# Problem details
Repeat the records below exactly. Omit the pictures.

# Available records
- - - -

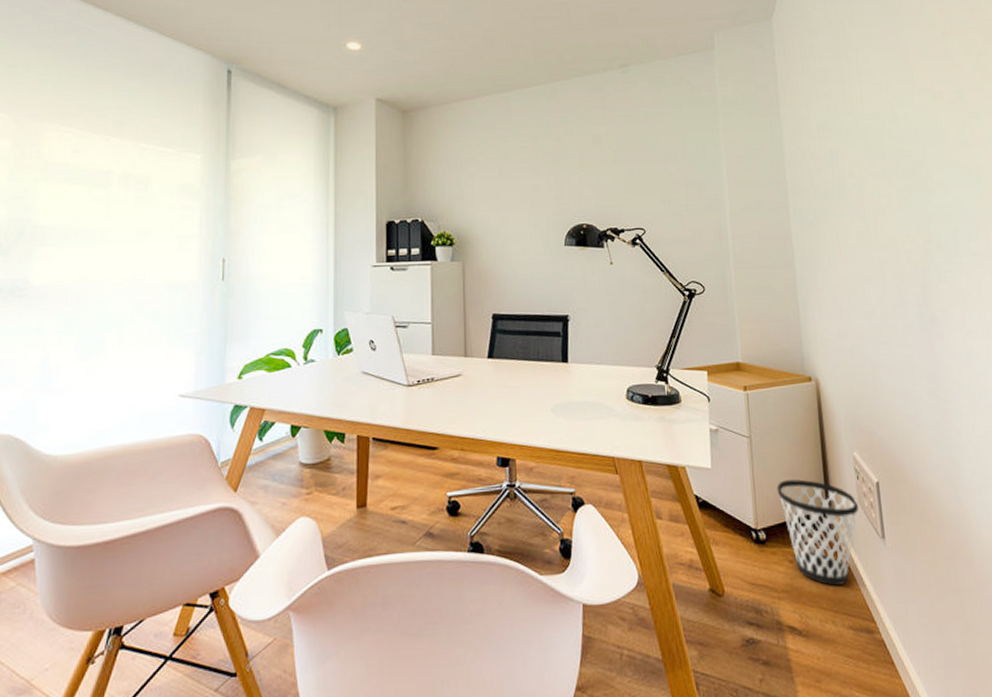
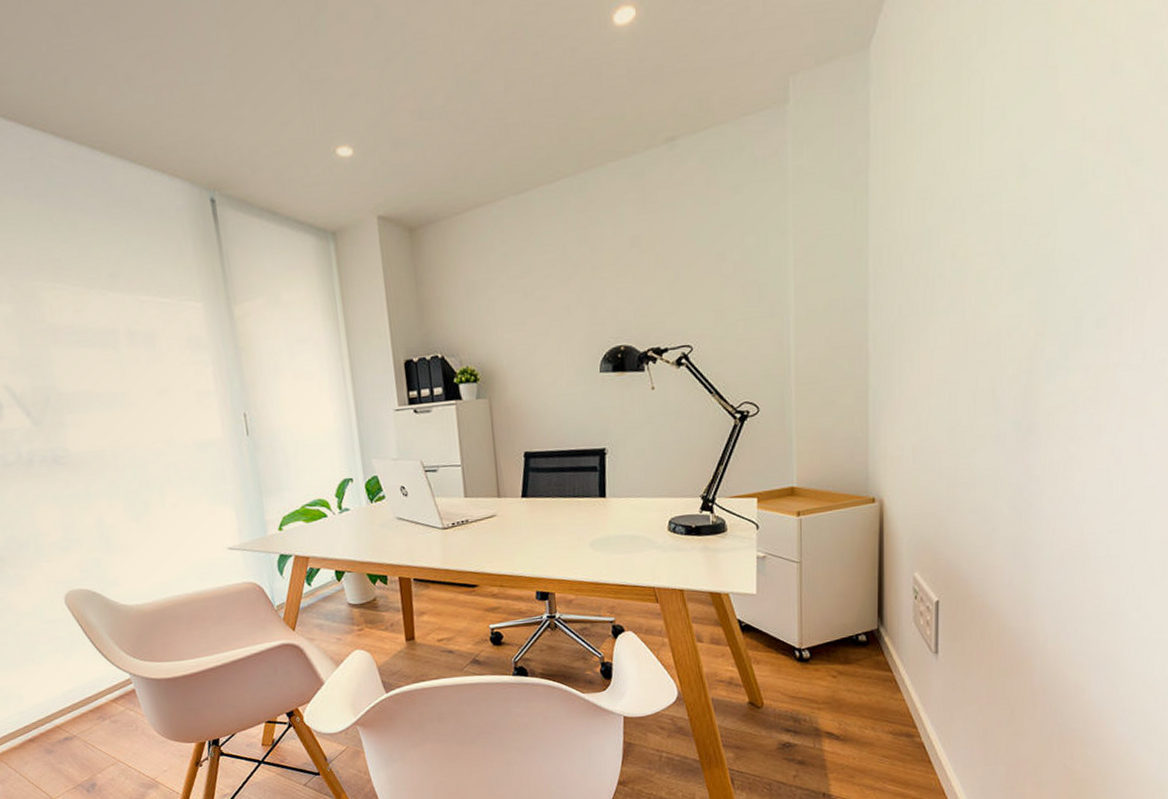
wastebasket: present [776,479,859,586] -> none [825,601,913,697]

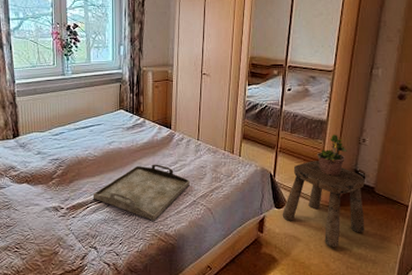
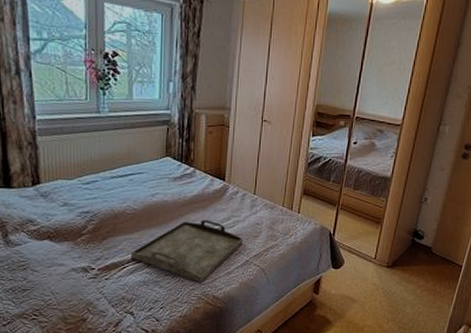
stool: present [282,161,365,248] -> none [339,219,424,309]
potted plant: present [316,133,347,177] -> none [378,191,409,236]

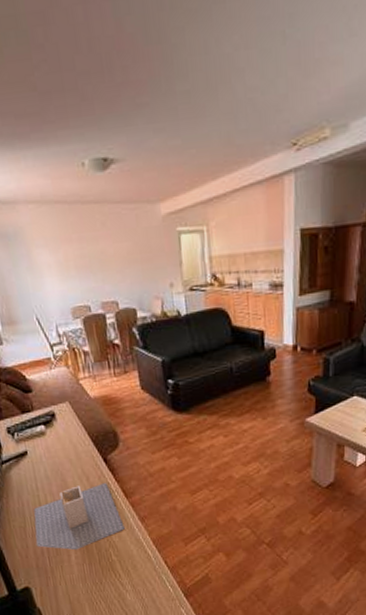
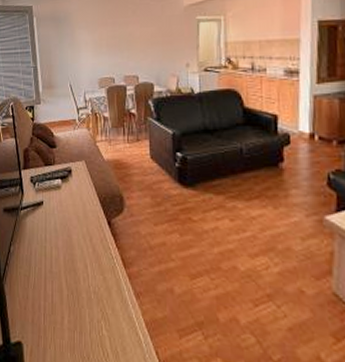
utensil holder: present [33,483,125,551] -> none [35,244,119,314]

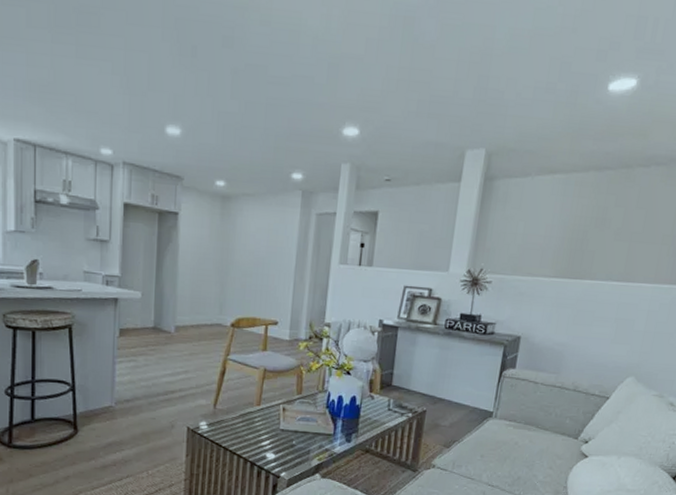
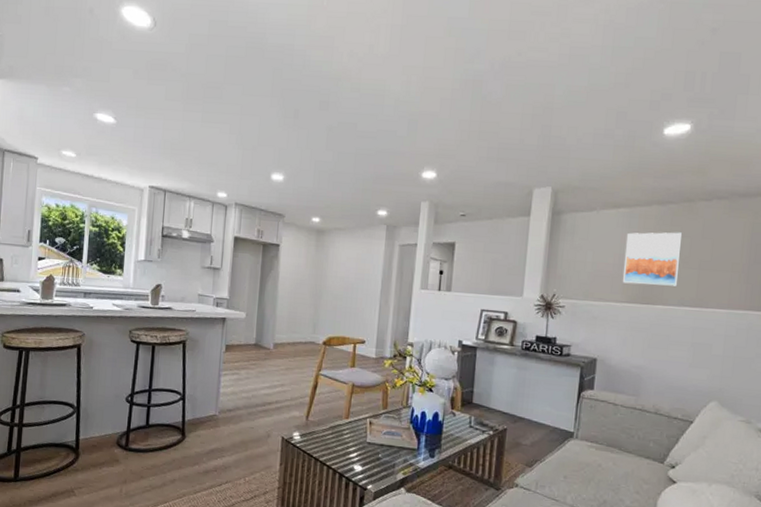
wall art: none [553,201,618,260] -> present [623,232,683,286]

- - - -

# Response to this exercise
wastebasket: present [776,479,859,586] -> none [825,601,913,697]

stool: present [282,161,365,248] -> none [339,219,424,309]
potted plant: present [316,133,347,177] -> none [378,191,409,236]

utensil holder: present [33,483,125,551] -> none [35,244,119,314]

wall art: none [553,201,618,260] -> present [623,232,683,286]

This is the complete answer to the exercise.